Graças à outorga constitucional, nos filiamos à corrente tricotômica. Já dissemos que cabe ao CTN (União como legisladora nacional em 1966, normas recepcionadas até hoje) dispor sobre tantas matérias e unificar as normas gerais. Não se trata de ferir o pacto federativo (tolhendo a competência dos Estados e Municípios), pois a própria Constituição autorizou a legislar dessa forma. É ela quem fornece o critério para a divisão de competências.
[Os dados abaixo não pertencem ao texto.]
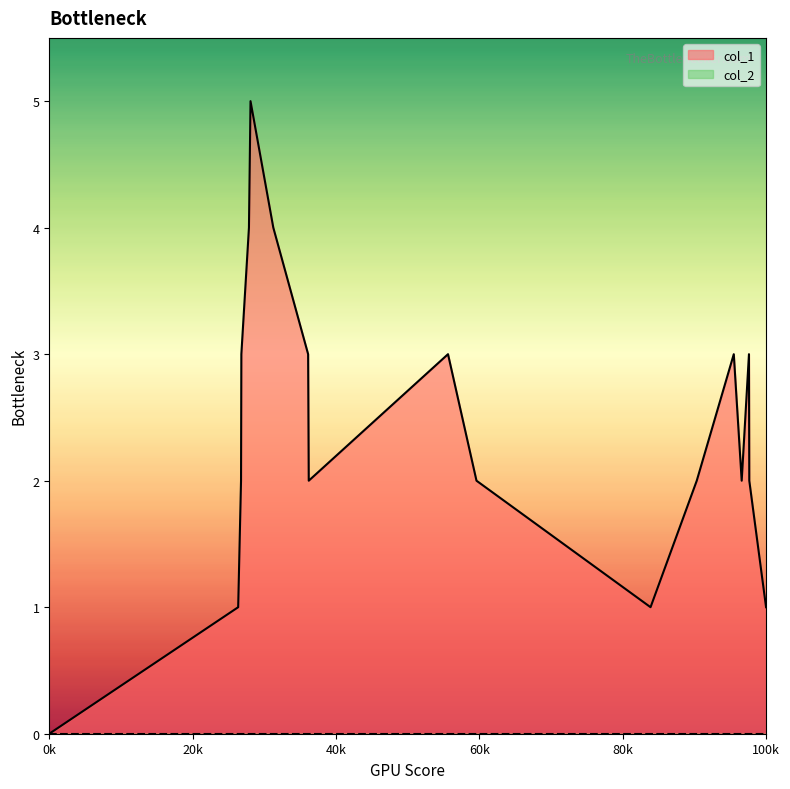

Which series has the largest range (max minus min)?

col_1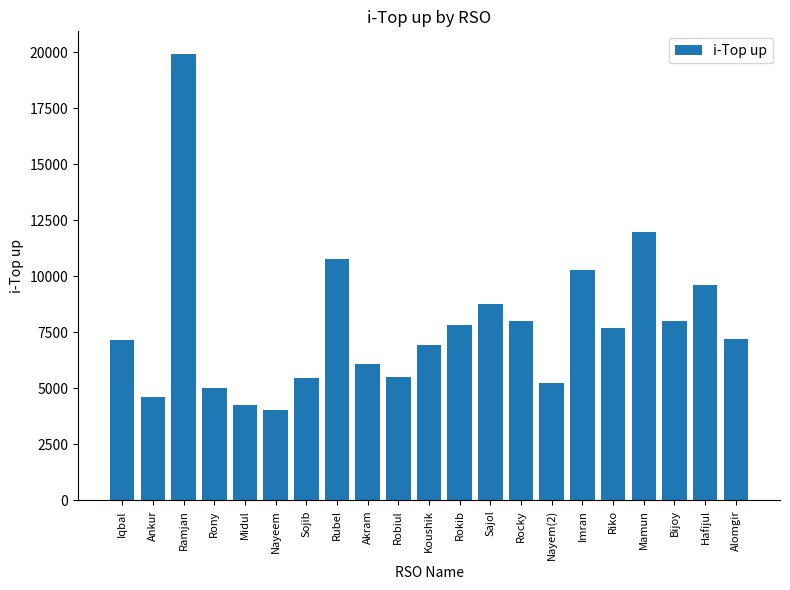

At which label is the value closest to 11980?

Mamun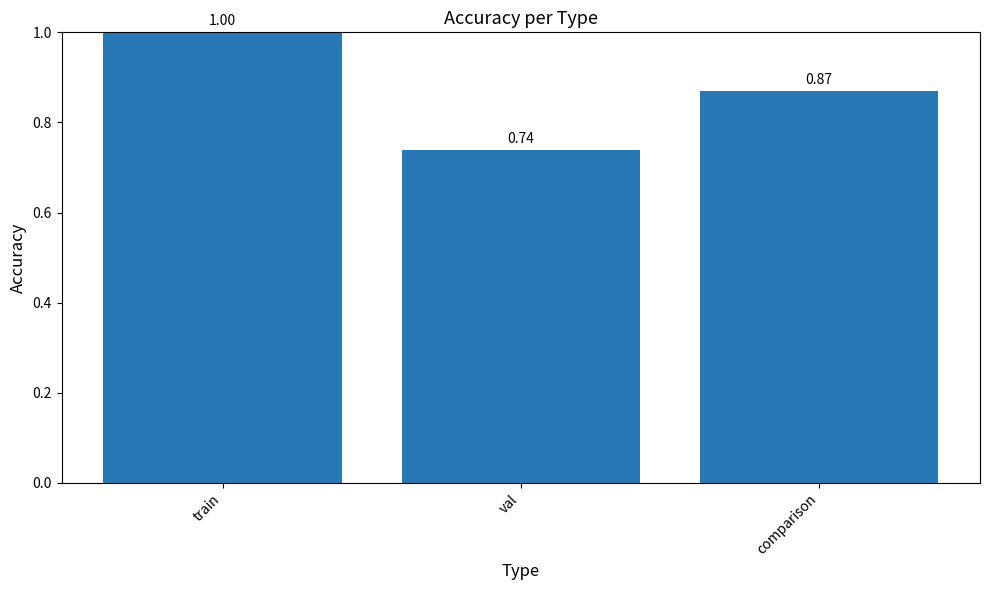

List the labels in order of value, smallest first.

val, comparison, train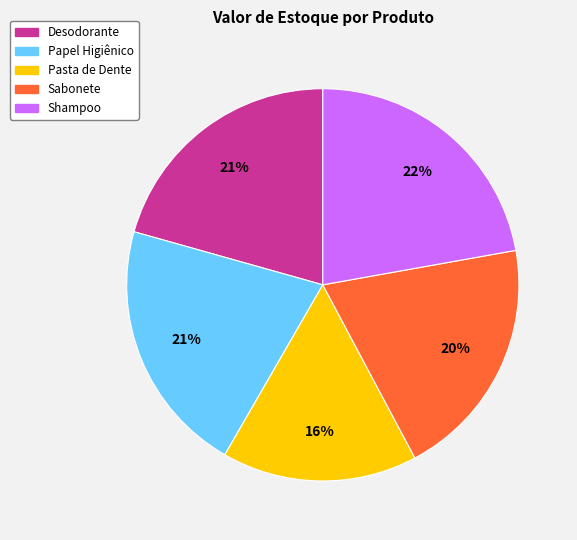

Which category has the smallest portion of the pie?

Pasta de Dente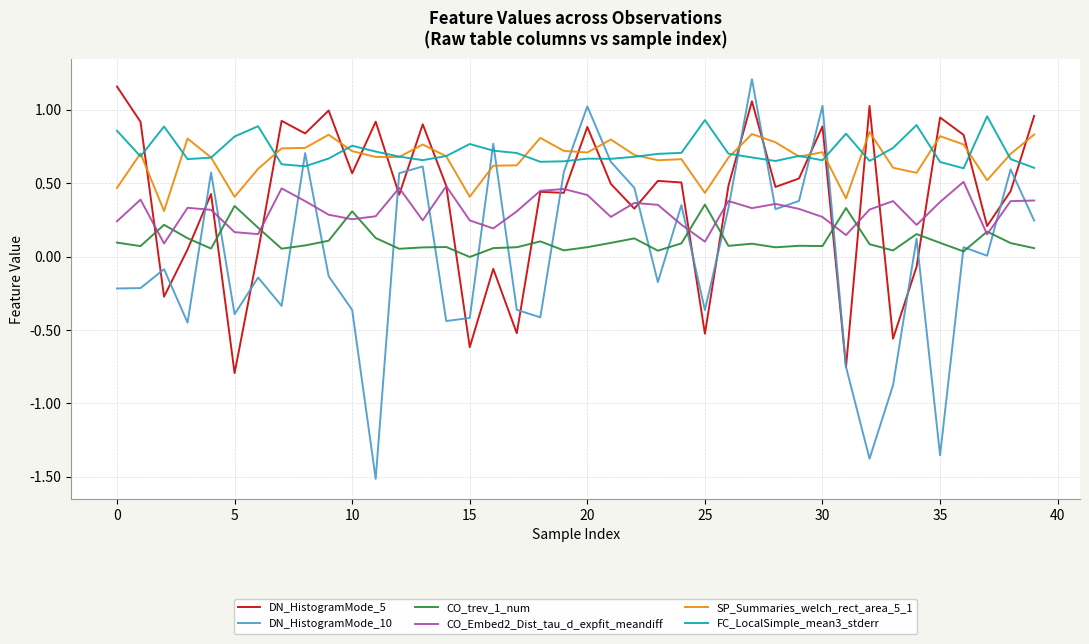

True or false: CO_trev_1_num and SP_Summaries_welch_rect_area_5_1 intersect in this chart.

False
O inciso III do art. 146 da CF tem autonomia relativamente aos incisos I e II. Eurico de Santi entende que isto não arranha o pacto federativo, como querem aqueles que levam em consideração apenas os incisos I e II do art. 146. “Pelo contrário, funciona como expediente demarcador desse pacto, posto que, com sua generalidade, além de uniformizar a legislação, evitando eventuais conflitos interpretativos entre as pessoas políticas, garante o postulado da isonomia entre União, Estados, Distrito Federal e Municípios.”110 Normas gerais são, portanto, exatamente as escritas no inciso III do art. 146. Por conseguinte, entendemos que tais acréscimos da EC 42/2003 não padecem do vício da inconstitucionalidade.